In addition to a route reflector, the confederation is another method that reduces the number of IBGP connections in an AS. A confederation divides an AS into sub-ASs. Full-mesh IBGP connections are established in each sub-AS. EBGP connections are established between sub-ASs. ASs outside a confederation still consider the confederation as an AS. After a confederation divides an AS into sub-ASs, it assigns a confederation ID (the AS number) to each router within the AS. This brings two benefits.
  • Original IBGP attributes are retained, including the Local_Pref attribute, MED attribute, and Next_Hop attribute.
  • Confederation-related attributes are automatically deleted when being advertised outside a confederation.

Therefore, the administrator does not need to configure the rules for filtering information such as sub-AS numbers at the egress of a confederation.

Figure 9-9  Networking diagram of a confederation

As shown in Figure 9-9, AS 100 is divided into three sub-ASs after a confederation is configured: AS65001, AS65002, and AS65003. The AS number AS 100 is used as the confederation ID. In Figure 9-9, to implement route transmission and packet forwarding, 10 IBGP connections are required if a logical full mesh is used. If the confederation is used, only two IBGP connections and two EBGP connections are required. Therefore, using the confederation simplifies the device configuration and reduces the network and CPU burden. In addition, BGP devices outside AS 100 only know the existence of AS 100 but not the confederation within AS 100. Therefore, the confederation does not increase the CPU load.
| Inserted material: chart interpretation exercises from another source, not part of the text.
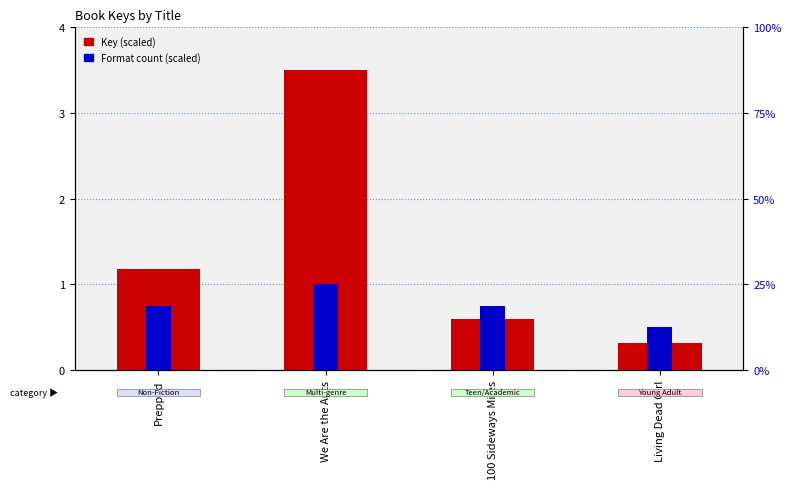

What is the difference between the Format count (scaled) values at Prepped and Living Dead Girl?

0.2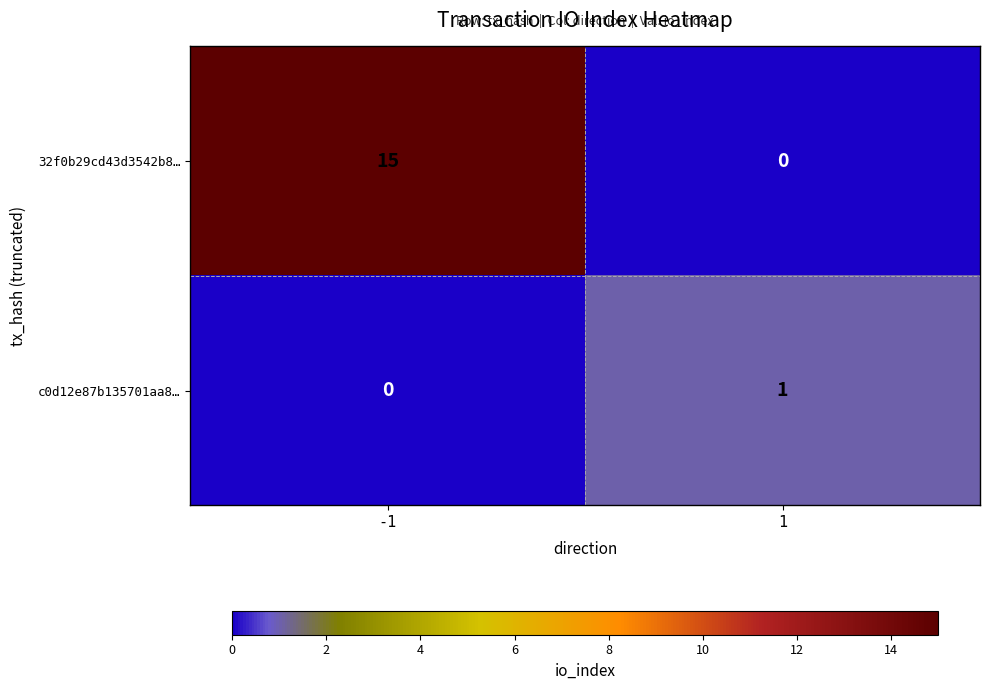

Reading left to right, list all the values displayed in this chart.

32f0b29cd43d3542b8…: 15	0
c0d12e87b135701aa8…: 0	1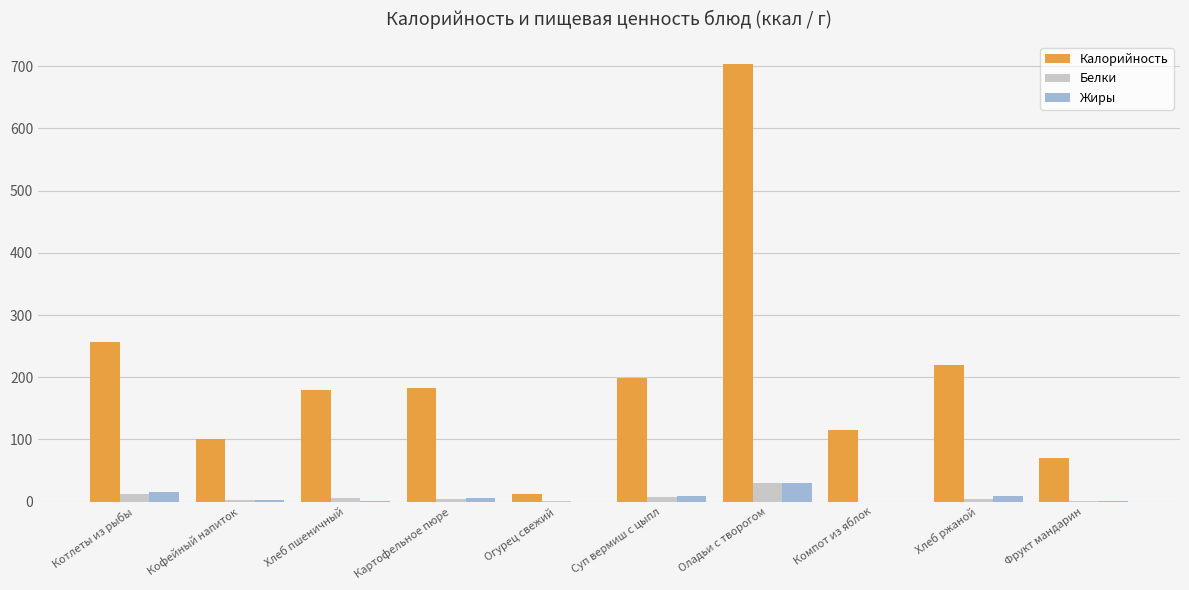

What is the average value of the Белки series?

6.9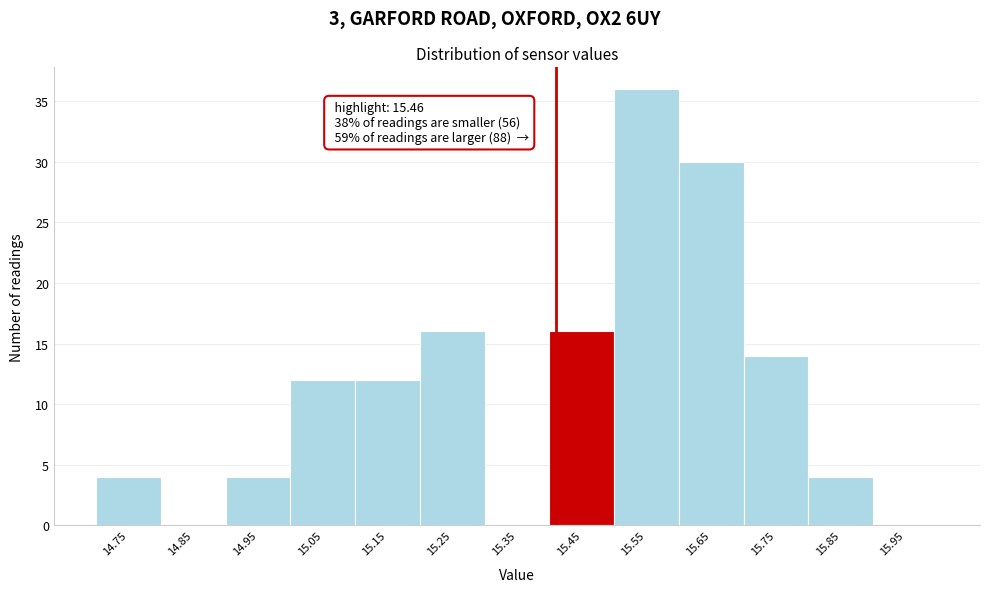

Reading right to left, what are all the values shown in this chart?

15.95=0	15.85=4	15.75=14	15.65=30	15.55=36	15.45=16	15.35=0	15.25=16	15.15=12	15.05=12	14.95=4	14.85=0	14.75=4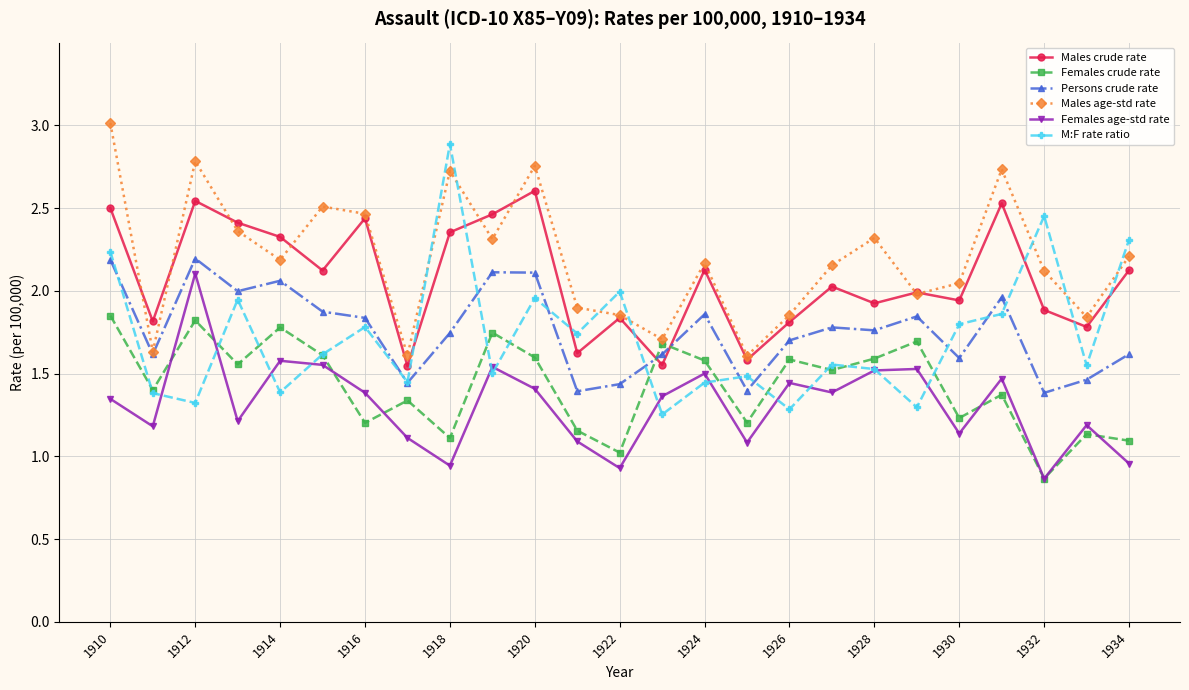

True or false: Females crude rate has more than 1 points higher than both neighbors.

True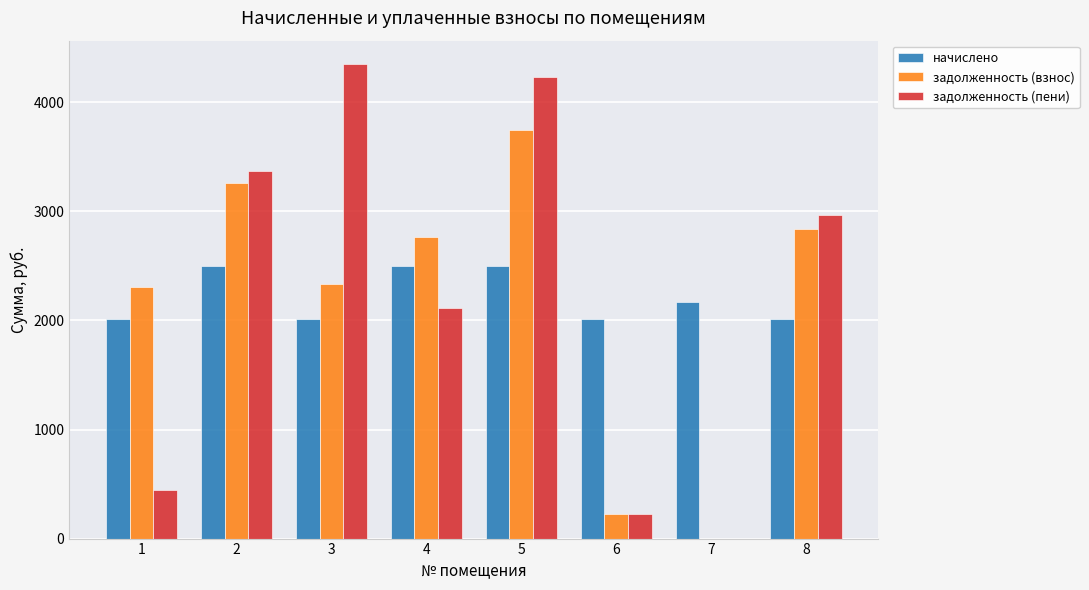

What is the total value across all series at 1?

4772.8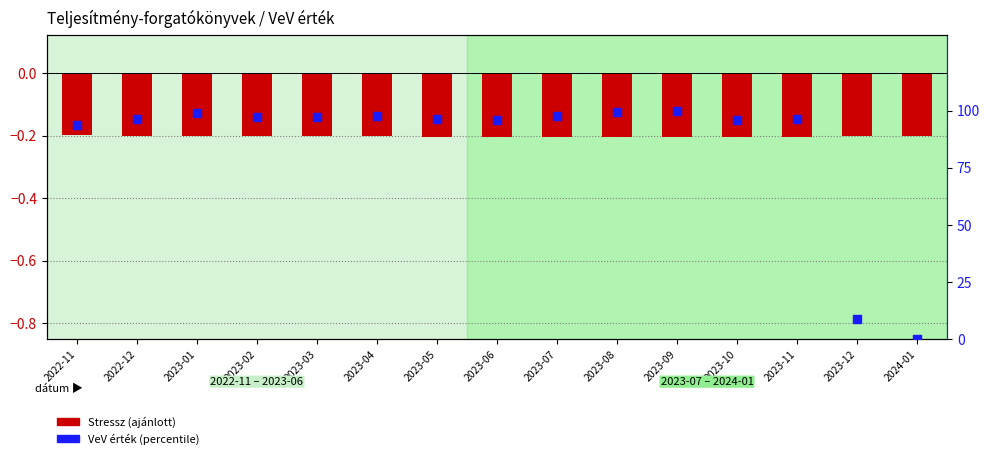

Is the value of Stressz (ajánlott) at 2023-07 greater than the value of VeV érték (percentile) at 2022-11?

No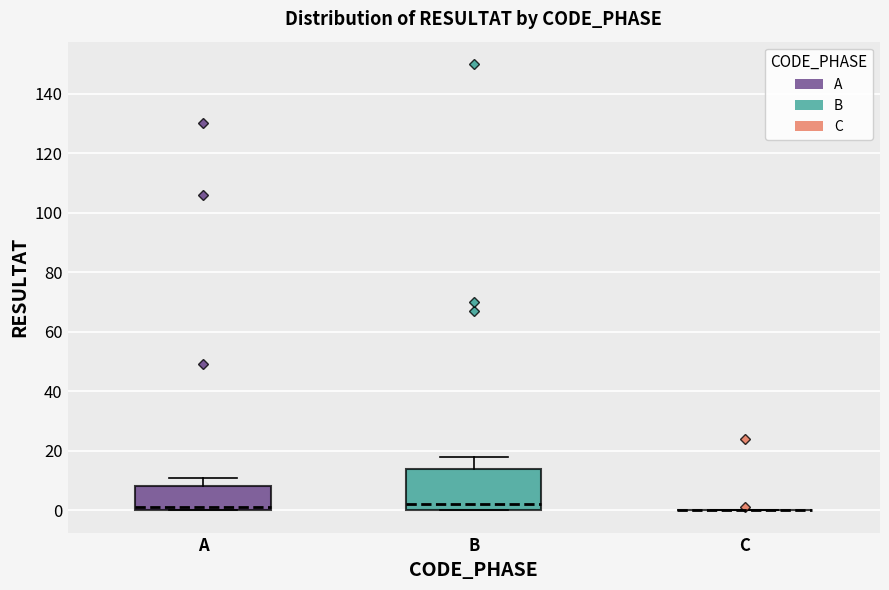

Reading left to right, transcribe this box plot: for each box, give where its median line is, the range the box spans, and where its two whiskers end, as read against the y-axis. The values are not printed on the chart, so give them approximately, as read against the axis.

A: median 2, box 0 to 8, whiskers 0 to 12
B: median 2, box 0 to 14, whiskers 0 to 18
C: box collapsed to a line at 0, whiskers 0 to 0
Comparisons Between a Route Reflector and a Confederation

Table 9-2 compares a route reflector and a confederation in terms of the configuration, device connection, and applications.

Table 9-2  Comparisons between a route reflector and a confederation
Route Reflector Confederation
Retains the existing network topology and ensures compatibility. Requires the logical topology to be changed.
Requires only a route reflector to be configured because clients do not need to know that they are clients of a route reflector. Requires all devices to be reconfigured.
Requires full-mesh connections between clusters. Does not require full-mesh connections between sub-ASs of a confederation because the sub-ASs are special EBGP peers.
Applies to medium and large networks. Applies to large networks.